Technical Articles
Import data from Object Store to SAP HANA Cloud
First
This will be a memorandum blog.
I was developed an application on SAP Cloud Platform and I have a requirement to import data from an Excel file on the client side into a table on SAP HANA Cloud.
As Maxime Simon previously explained, there are various ways to import data into SAP HANA Cloud. However, in this case, since the work was to be done by an office staff, an easy and low-cost method was required.

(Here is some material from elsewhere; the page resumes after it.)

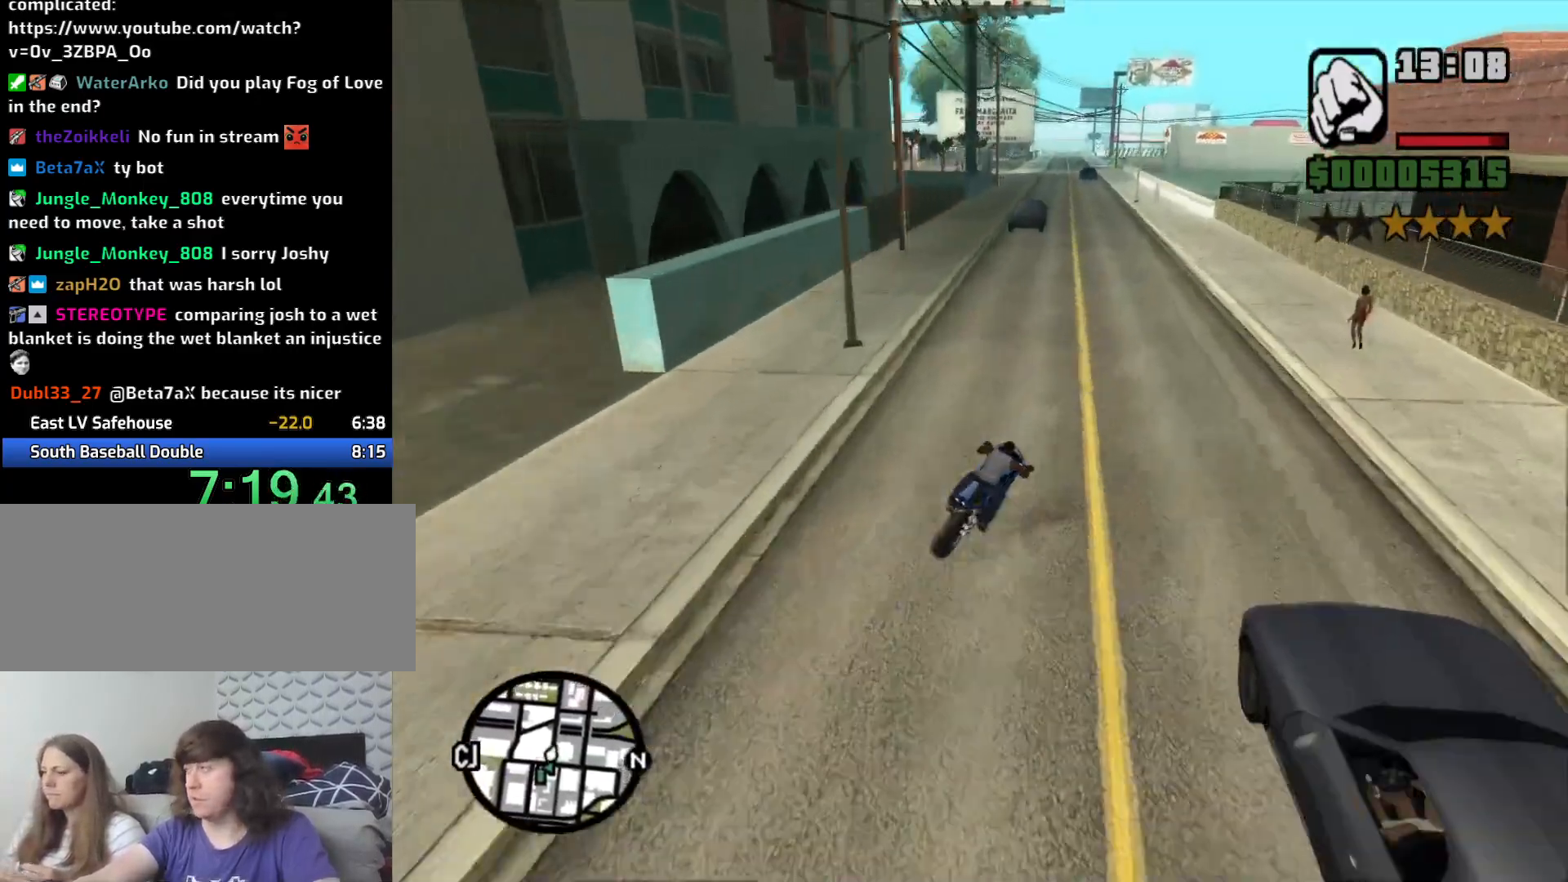
{"keys": ["2", "a", "w"], "mouse": [], "events": [[50, "2", "down"], [133, "2", "up"], [233, "2", "down"], [316, "2", "up"], [416, "2", "down"]]}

Note 1. The original requirement was to “import Excel files” as described in the text above. In the actual application, the Excel sheet is converted into a CSV file using a npm module and stored in the Object Store, but I will skip that part and explain how to upload the CSV file and import it. Note 2: This blog is for SAP Cloud Platform Cloud foundry on AWS, I think the same method can be used on Azure, but I have not checked. |
The first thing I did.
Initially, I didn’t think too hard about this requirement and simply wrote a code to store the uploaded CSV file as an array in memory and store it line by line in SAP HANA Cloud with Insert statement. The simplified code is as follows.
const csvSync = require('csv-parse/lib/sync');
let csvdata = fs.readFileSync('/app/public/temp/' + req.file.filename);
let csvarray = csvSync(csvdata); //Convert csv file to array
..........
var sql = 'INSERT INTO "HCIMPORTSAMPLE_HDI_DB_1"."hcimportsample.db::testtable" VALUES(?,?,?,?,?,?,?,?,?,?);';
var stmt = conn.prepare(sql);
for (let i=0;i<csvarray.length;i++){
try {
stmt.exec([csvarray[i][0],csvarray[i][1],csvarray[i][2],csvarray[i][3],csvarray[i][4],csvarray[i][5],csvarray[i][6],csvarray[i][7],csvarray[i][8],csvarray[i][9]]);
} catch (err) {
console.log("Insert error --- ", i.toString());
console.log("SQL=", sql);
console.log("DB Error: SQL Execution --- ", err);
return;
}
}
*This code saves the CSV file uploaded from the web browser under /app/temp/public once.
In conclusion, this process will be fine if the number of rows in the CSV file is at the level of a few lines. However, with a test file of 10000 rows, it took about 40 seconds to run. (including file upload)
I set
conn.setAutoCommit(false);
before this loop and running this loop as a single transaction did not result in a very dramatic improvement.
Whether this is a good idea depends on your requirements. However, I think it takes too much time.
SAP HANA Cloud can import data from S3 and Azure Storage, and since SAP Object Store is an entity of these, it can be imported into SAP HANA Cloud with IMPORT statement. So I decided to upload the CSV file to the Object Store and then import it.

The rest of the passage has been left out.